Les produits importés sont censés être soumis aux mêmes règles de limitation de niveaux de résidus (MRLs) que ceux fabriqués sur le sol européen, mais il existe aussi des « seuils de tolérance », autorisant au cas par cas le dépassement de ces normes. Les vérifications laissent aussi à désirer. « Le nombre de contrôles européens de lots importés reste faible au regard de leur quantité, regrette Martin Dermine, responsable des politiques de santé et environnement chez PAN. Or on sait que ces aliments comportent davantage de résidus de pesticides dépassant les seuils autorisés que ce qui est officiellement identifié. »

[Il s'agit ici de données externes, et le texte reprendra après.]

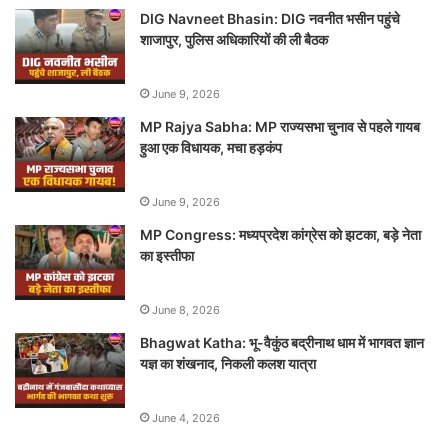
DIG Navneet Bhasin: DIG नवनीत भसीन पहुंचे
शाजापुर, पुलिस अधिकारियों की ली बैठक
June 9, 2026
MP Rajya Sabha: MP राज्यसभा चुनाव से पहले गायब
हुआ एक विधायक, मचा हड़कंप
June 9, 2026
MP Congress: मध्यप्रदेश कांग्रेस को झटका, बड़े नेता
का इस्तीफा
June 8, 2026
Bhagwat Katha: भू-वैकुंठ बद्रीनाथ धाम में भागवत ज्ञान
यज्ञ का शंखनाद, निकली कलश यात्रा
June 4, 2026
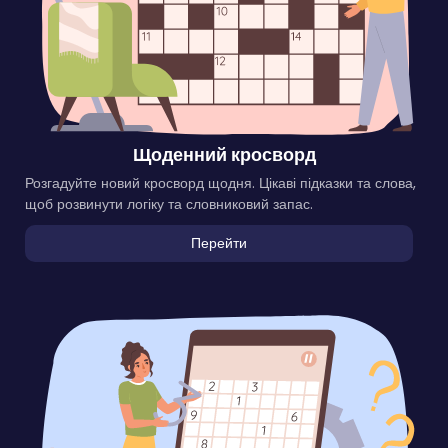
Щоденний кросворд
Розгадуйте новий кросворд щодня. Цікаві підказки та слова,
щоб розвинути логіку та словниковий запас.
Перейти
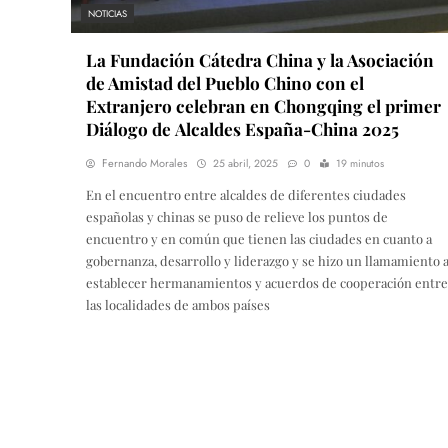
NOTICIAS
La Fundación Cátedra China y la Asociación
de Amistad del Pueblo Chino con el
Extranjero celebran en Chongqing el primer
Diálogo de Alcaldes España-China 2025
Fernando Morales
25 abril, 2025
0
19 minutos
En el encuentro entre alcaldes de diferentes ciudades
españolas y chinas se puso de relieve los puntos de
encuentro y en común que tienen las ciudades en cuanto a
gobernanza, desarrollo y liderazgo y se hizo un llamamiento 
establecer hermanamientos y acuerdos de cooperación entre
las localidades de ambos países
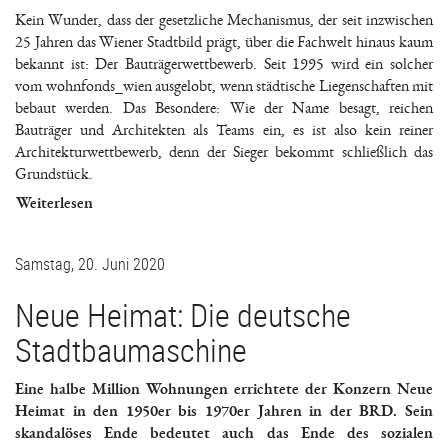
Kein Wunder, dass der gesetzliche Mechanismus, der seit inzwischen
25 Jahren das Wiener Stadtbild prägt, über die Fachwelt hinaus kaum
bekannt ist: Der Bauträgerwettbewerb. Seit 1995 wird ein solcher
vom wohnfonds_wien ausgelobt, wenn städtische Liegenschaften mit
bebaut werden. Das Besondere: Wie der Name besagt, reichen
Bauträger und Architekten als Teams ein, es ist also kein reiner
Architekturwettbewerb, denn der Sieger bekommt schließlich das
Grundstück.
Weiterlesen
Samstag, 20. Juni 2020
Neue Heimat: Die deutsche
Stadtbaumaschine
Eine halbe Million Wohnungen errichtete der Konzern Neue
Heimat in den 1950er bis 1970er Jahren in der BRD. Sein
skandalöses Ende bedeutet auch das Ende des sozialen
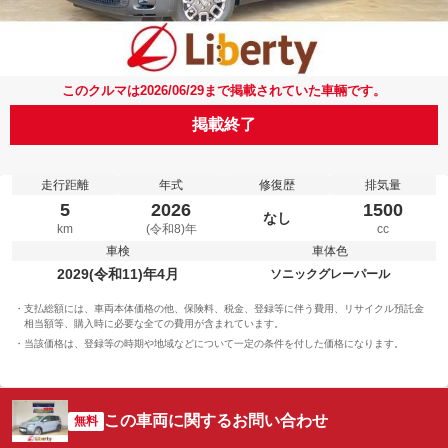
このクルマは2026/06/29まで掲載されていた車輛です。
掲載終了
走行距離
年式
修復歴
排気量
5
2026
1500
なし
km
(令和8)年
cc
車検
車体色
2029(令和11)年4月
ソニックグレーパール
支払総額には、車両本体価格の他、保険料、税金、登録等に伴う費用、リサイクル預託金
相当額等、購入時に必要な全ての費用が含まれています。
当該価格は、登録等の時期や地域などについて一定の条件を付した価格になります。
この車両に関するお問い合わせ
無料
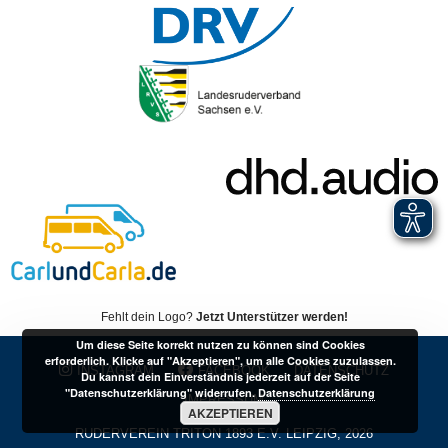
Fehlt dein Logo?
Jetzt Unterstützer werden!
Um diese Seite korrekt nutzen zu können sind Cookies
erforderlich. Klicke auf "Akzeptieren", um alle Cookies zuzulassen.
INSTAGRAM
FACEBOOK
DATENSCHUTZ
Du kannst dein Einverständnis jederzeit auf der Seite
"Datenschutzerklärung" widerrufen.
Datenschutzerklärung
IMPRESSUM
AKZEPTIEREN
RUDERVEREIN TRITON 1893 E.V. LEIPZIG, 2026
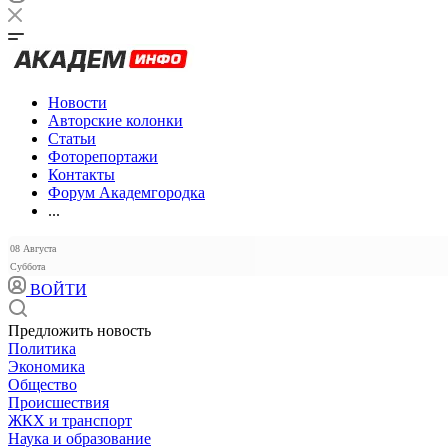
Новости
Авторские колонки
Статьи
Фоторепортажи
Контакты
Форум Академгородка
...
08 Августа
Суббота
ВОЙТИ
Предложить новость
Политика
Экономика
Общество
Происшествия
ЖКХ и транспорт
Наука и образование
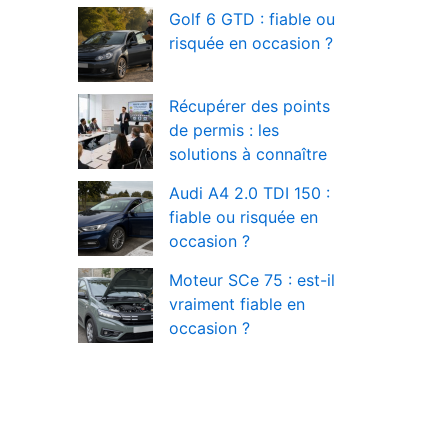
Golf 6 GTD : fiable ou
risquée en occasion ?
Récupérer des points
de permis : les
solutions à connaître
Audi A4 2.0 TDI 150 :
fiable ou risquée en
occasion ?
Moteur SCe 75 : est-il
vraiment fiable en
occasion ?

« On retrouve aussi dans beaucoup de fruits et légumes des traces de pesticides non détectables par les tests actuellement en vigueur. Or ces produits interdits sont souvent des perturbateurs endocriniens qui agissent en quantité infinitésimale [à des niveaux inférieurs à 0,01 mg par kg] sur l’organisme », poursuit-il. Augmenter les seuils d’analyse et leur fréquence demanderait un investissement considérable.

Autre option, envisager des mesures à l’encontre des pays qui exportent ces produits vers l’UE sans respecter ses normes, alors que, jusqu’à présent, seuls les lots détectés sont détruits, sans autre conséquence, laissant sans doute de nombreuses cargaisons passer entre les mailles du filet.

Marché parallèle

Autre défi partagé : l’existence d’un marché parallèle, relevé aussi bien par la Banque mondiale que par l’Ipen. Au Maroc par exemple, les zones semi-arides ou montagnes peu desservies par les distributeurs et revendeurs classiques y seraient davantage sujettes. L’Ipen y évalue l’ampleur de la contrebande et de la contrefaçon dans le secteur à entre 10 % et 15 % du marché. Et de pointer le manque de contrôle et d’agrément des structures de vente. Quand l’Office national de sécurité sanitaire des produits alimentaires (ONSSA) affirme de son côté assurer une traçabilité des pesticides, de l’importateur à l’utilisateur.

Enfin, restera à lever une autre ambiguïté qui n’a pas de frontières : les conséquences des « effets cocktails ». Le Pacte vert européen s’engage à prendre en considération ces effets combinés de produits chimiques utilisés ensemble pouvant entraîner des réactions en chaîne sur lesquels le recul manque.